Challenges and opportunities
During the first half of the year, we witnessed an aggressive style shift from growth to value which was certainly of detriment to the more technology-oriented stocks that one associates with Japan. This shift has since begun to stabilize but we remain some way off the optimum environment for growth stocks.
More broadly, we are still facing a slowly decelerating macro economy and we, as investors, will need to dig deeper to unearth companies that can achieve higher growth than the market. This will require us to be nimbler as we consider the valuations that companies are trading at, with many outperforming growth names currently priced highly and therefore limiting the upside potential for investors.
In this regard, the value of in-person meetings is immense and offers the prospect of a more qualitative assessment of a company, its culture, and its environment – all factors which are crucial when considering an investment decision.
Over the longer term, global trade winds may start to blow in Japan’s favour. Over the past 20 years, globalisation has been a one-way street with manufacturing largely been routed towards China as the world’s most efficient supplier. But now, following the pandemic and the inflationary events of 2022, as well as ongoing geo-political tensions between China and the west, we have observed a modest reversal of this trend. Some nations are seeking to bring manufacturing ‘in-house’, or at the very least, diversify their sources. This may work to Japan’s benefit, with its rich tapestry of technology providers likely to be well-placed to support this shift over the longer term as nations build factories and begin generating more of their own products. It should be noted that in the near term, company profitability may be impacted due to the diversification of manufacturing sources.
In summary, the reopening trade will be a key support for Japanese equities, and it has some way to run with Japan’s borders having fully opened a little over a month ago. Domestic opportunities are significant, with pockets of depressed sectors poised to benefit. Within this, we believe that the key component for Japanese equity investments will be companies that have a strong market share or positioning in areas of growth and labour shortage. Such companies will have plenty of room to stretch their legs and may provide enticing long-term investment opportunities.
We are upbeat about Japan’s potential over the coming months, a notion that was only emboldened by my visit. And I look forward to finding out more—and reporting back—from my next trip. There are headwinds. The yen in particular is a challenge and a benefit. But by being slow to reopen, the Japanese economy has remained stable, if unspectacular, and in my view is now poised to offer value to international investors as normalcy resumes.

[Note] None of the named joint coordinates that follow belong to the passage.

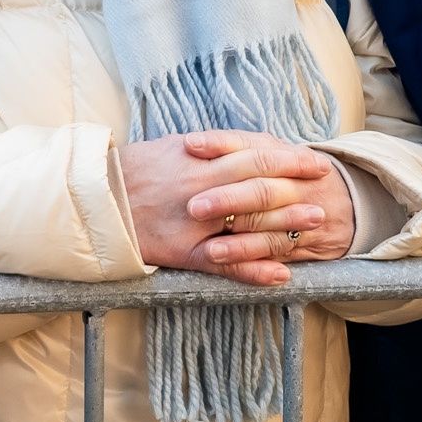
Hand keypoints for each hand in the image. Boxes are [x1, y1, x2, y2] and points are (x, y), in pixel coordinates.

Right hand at [119, 131, 335, 286]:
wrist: (94, 198)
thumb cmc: (134, 170)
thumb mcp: (172, 147)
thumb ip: (212, 149)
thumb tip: (249, 146)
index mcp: (198, 158)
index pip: (255, 153)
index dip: (289, 158)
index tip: (314, 162)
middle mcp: (200, 187)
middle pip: (260, 186)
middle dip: (297, 189)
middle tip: (326, 193)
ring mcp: (194, 222)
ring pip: (249, 224)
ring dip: (286, 225)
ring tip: (315, 225)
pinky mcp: (183, 251)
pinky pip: (225, 263)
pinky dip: (254, 270)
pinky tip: (281, 275)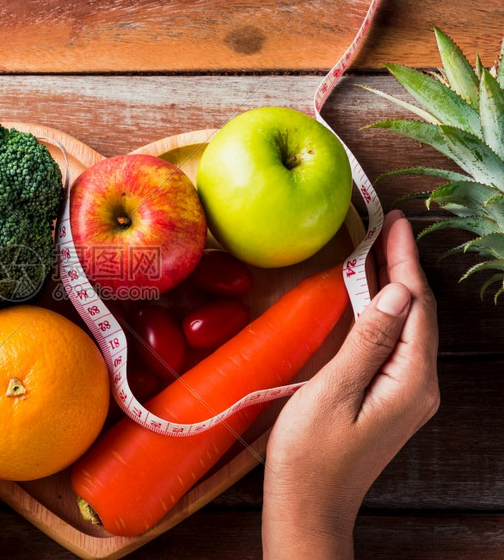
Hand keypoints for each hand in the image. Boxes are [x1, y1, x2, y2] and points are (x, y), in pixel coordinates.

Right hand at [262, 210, 439, 558]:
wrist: (309, 507)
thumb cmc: (311, 455)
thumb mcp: (333, 392)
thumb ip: (367, 342)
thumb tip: (394, 293)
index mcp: (411, 381)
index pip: (416, 306)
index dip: (405, 261)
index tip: (394, 223)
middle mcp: (420, 386)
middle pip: (419, 313)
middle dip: (405, 267)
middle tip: (386, 227)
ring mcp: (408, 395)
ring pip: (409, 327)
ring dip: (396, 287)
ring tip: (380, 251)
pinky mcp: (391, 400)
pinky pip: (396, 344)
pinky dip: (386, 313)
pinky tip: (372, 299)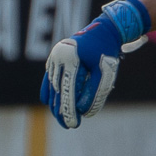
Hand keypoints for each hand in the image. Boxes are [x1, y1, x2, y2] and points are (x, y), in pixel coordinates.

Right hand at [40, 0, 150, 127]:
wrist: (104, 29)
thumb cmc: (106, 50)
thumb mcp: (105, 71)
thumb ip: (95, 91)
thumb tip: (85, 112)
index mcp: (70, 58)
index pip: (68, 90)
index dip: (69, 109)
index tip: (73, 123)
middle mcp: (58, 57)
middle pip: (57, 90)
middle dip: (61, 110)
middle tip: (69, 126)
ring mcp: (54, 57)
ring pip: (51, 86)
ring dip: (55, 103)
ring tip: (63, 119)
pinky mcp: (54, 58)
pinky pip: (49, 78)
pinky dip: (49, 91)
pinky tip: (49, 103)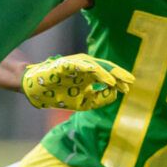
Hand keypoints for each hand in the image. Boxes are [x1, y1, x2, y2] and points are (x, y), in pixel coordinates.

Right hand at [20, 54, 134, 110]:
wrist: (36, 91)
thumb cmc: (59, 94)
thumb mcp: (84, 102)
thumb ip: (100, 99)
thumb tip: (115, 94)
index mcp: (89, 75)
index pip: (107, 75)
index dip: (118, 80)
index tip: (128, 88)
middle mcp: (84, 67)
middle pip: (104, 67)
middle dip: (117, 74)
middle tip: (129, 81)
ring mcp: (74, 64)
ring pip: (93, 65)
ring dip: (104, 72)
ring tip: (114, 81)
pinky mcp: (63, 64)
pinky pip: (77, 64)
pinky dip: (87, 67)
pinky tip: (95, 71)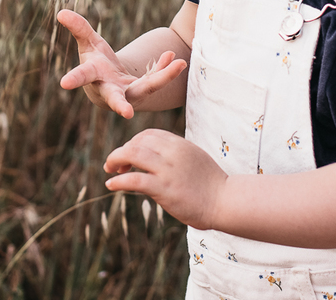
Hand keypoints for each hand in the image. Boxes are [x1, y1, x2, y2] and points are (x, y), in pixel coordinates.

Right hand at [57, 10, 186, 118]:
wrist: (109, 86)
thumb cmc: (96, 64)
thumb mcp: (89, 44)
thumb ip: (78, 28)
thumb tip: (61, 12)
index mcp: (93, 77)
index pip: (83, 76)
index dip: (74, 79)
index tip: (64, 83)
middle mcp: (111, 90)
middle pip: (116, 97)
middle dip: (120, 104)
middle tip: (127, 113)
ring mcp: (130, 94)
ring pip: (148, 89)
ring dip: (164, 77)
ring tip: (180, 63)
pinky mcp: (145, 92)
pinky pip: (157, 80)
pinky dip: (165, 68)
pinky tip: (171, 56)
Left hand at [103, 128, 227, 229]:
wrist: (226, 201)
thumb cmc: (211, 184)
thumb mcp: (193, 159)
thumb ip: (175, 155)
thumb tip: (156, 157)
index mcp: (179, 144)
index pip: (148, 134)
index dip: (133, 143)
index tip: (128, 157)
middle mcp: (172, 152)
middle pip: (137, 141)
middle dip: (122, 152)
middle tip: (114, 166)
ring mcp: (167, 170)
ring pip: (132, 154)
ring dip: (115, 160)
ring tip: (109, 171)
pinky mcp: (164, 188)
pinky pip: (134, 180)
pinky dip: (118, 181)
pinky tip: (111, 185)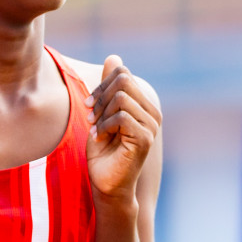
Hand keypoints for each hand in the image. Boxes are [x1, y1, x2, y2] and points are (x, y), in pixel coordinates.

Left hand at [84, 55, 159, 205]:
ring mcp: (152, 125)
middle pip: (123, 80)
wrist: (106, 184)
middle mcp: (153, 112)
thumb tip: (114, 57)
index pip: (122, 73)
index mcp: (144, 104)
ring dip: (101, 113)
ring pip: (121, 97)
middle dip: (100, 96)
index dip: (101, 85)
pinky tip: (99, 138)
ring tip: (95, 129)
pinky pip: (121, 116)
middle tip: (90, 117)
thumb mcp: (101, 114)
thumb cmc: (103, 152)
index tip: (89, 105)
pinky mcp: (145, 138)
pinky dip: (104, 126)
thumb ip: (109, 88)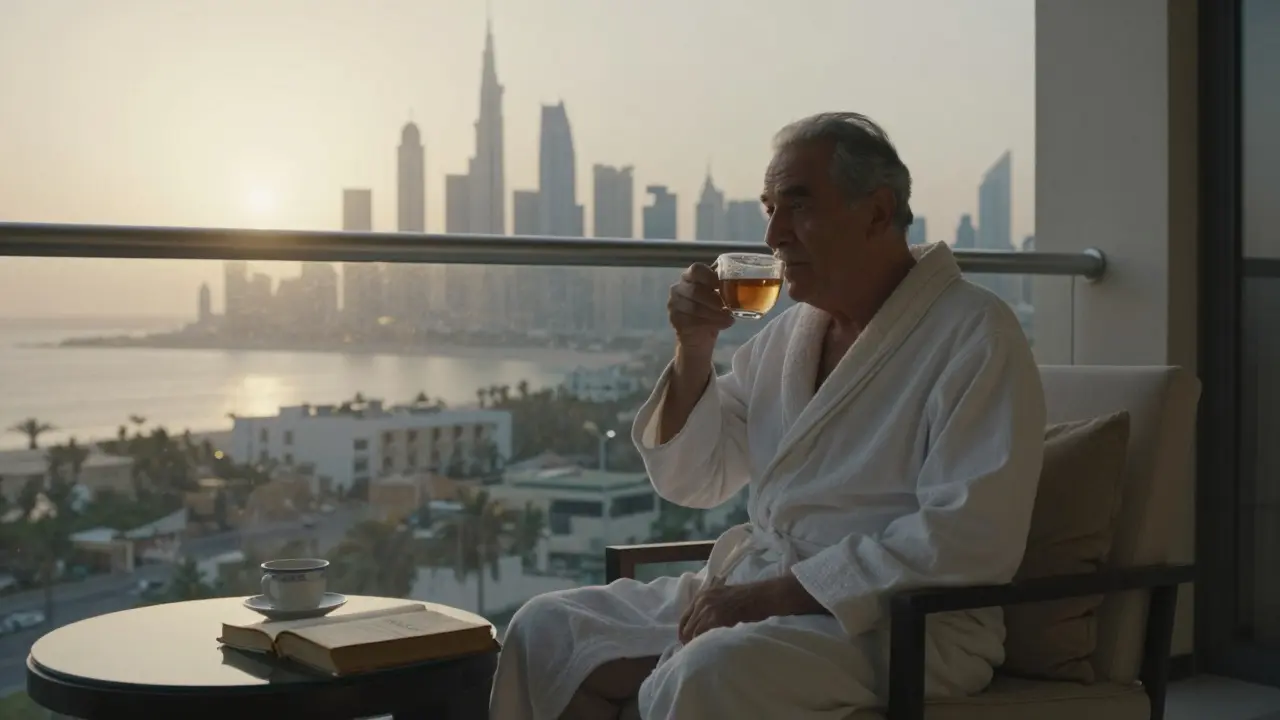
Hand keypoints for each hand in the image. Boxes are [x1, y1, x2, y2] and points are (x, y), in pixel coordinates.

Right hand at [668, 263, 732, 349]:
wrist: (698, 337)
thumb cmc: (709, 312)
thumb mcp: (716, 297)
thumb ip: (721, 288)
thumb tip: (737, 285)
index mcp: (689, 277)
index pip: (696, 269)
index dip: (710, 276)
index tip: (722, 286)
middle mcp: (678, 289)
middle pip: (695, 290)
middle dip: (715, 300)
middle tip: (727, 307)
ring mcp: (674, 305)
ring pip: (695, 307)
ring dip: (716, 314)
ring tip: (729, 318)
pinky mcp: (675, 321)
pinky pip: (693, 321)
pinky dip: (711, 324)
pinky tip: (722, 325)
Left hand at [678, 575, 819, 643]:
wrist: (764, 596)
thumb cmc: (748, 599)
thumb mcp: (723, 597)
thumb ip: (710, 608)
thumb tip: (700, 628)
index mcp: (702, 595)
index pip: (683, 619)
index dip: (684, 633)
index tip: (687, 644)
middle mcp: (702, 601)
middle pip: (686, 628)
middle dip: (689, 642)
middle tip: (696, 653)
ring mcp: (709, 609)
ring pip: (693, 634)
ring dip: (697, 645)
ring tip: (704, 655)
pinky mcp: (717, 618)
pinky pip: (704, 637)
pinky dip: (705, 645)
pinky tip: (712, 651)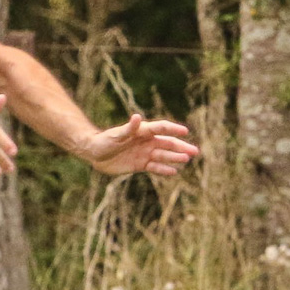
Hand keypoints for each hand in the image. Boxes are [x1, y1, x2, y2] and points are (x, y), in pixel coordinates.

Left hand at [81, 114, 200, 176]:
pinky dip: (164, 170)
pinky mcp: (140, 165)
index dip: (173, 129)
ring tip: (186, 159)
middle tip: (194, 151)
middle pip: (167, 143)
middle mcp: (146, 142)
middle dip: (180, 146)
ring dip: (174, 157)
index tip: (185, 131)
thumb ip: (128, 129)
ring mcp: (145, 154)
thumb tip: (137, 117)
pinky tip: (173, 172)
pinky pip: (155, 167)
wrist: (94, 153)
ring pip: (163, 156)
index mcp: (142, 131)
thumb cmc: (104, 141)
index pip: (161, 128)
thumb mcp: (116, 135)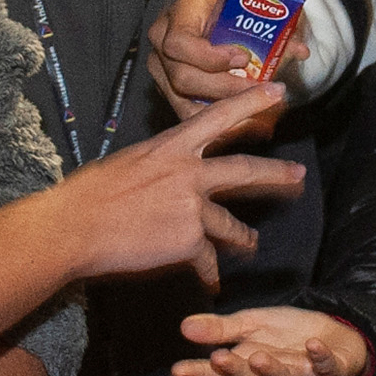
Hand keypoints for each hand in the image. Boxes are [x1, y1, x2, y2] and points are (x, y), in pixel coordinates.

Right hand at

Business as usual - Japan remains stable and productive, despite geopolitical headwinds.
Reopening trade has room to run - Having recently reopened, there are plenty of depressed markets poised to benefit.
Labour tightening is key - Japan’s ‘people shortage’ will put pressure on labour markets and offer opportunities for providers.
An environment for solutions - Demographics remains an issue, but solutions providers may prosper.
Appeasing the globalisation shift - International shifts away from China present opportunities for Japanese tech providers.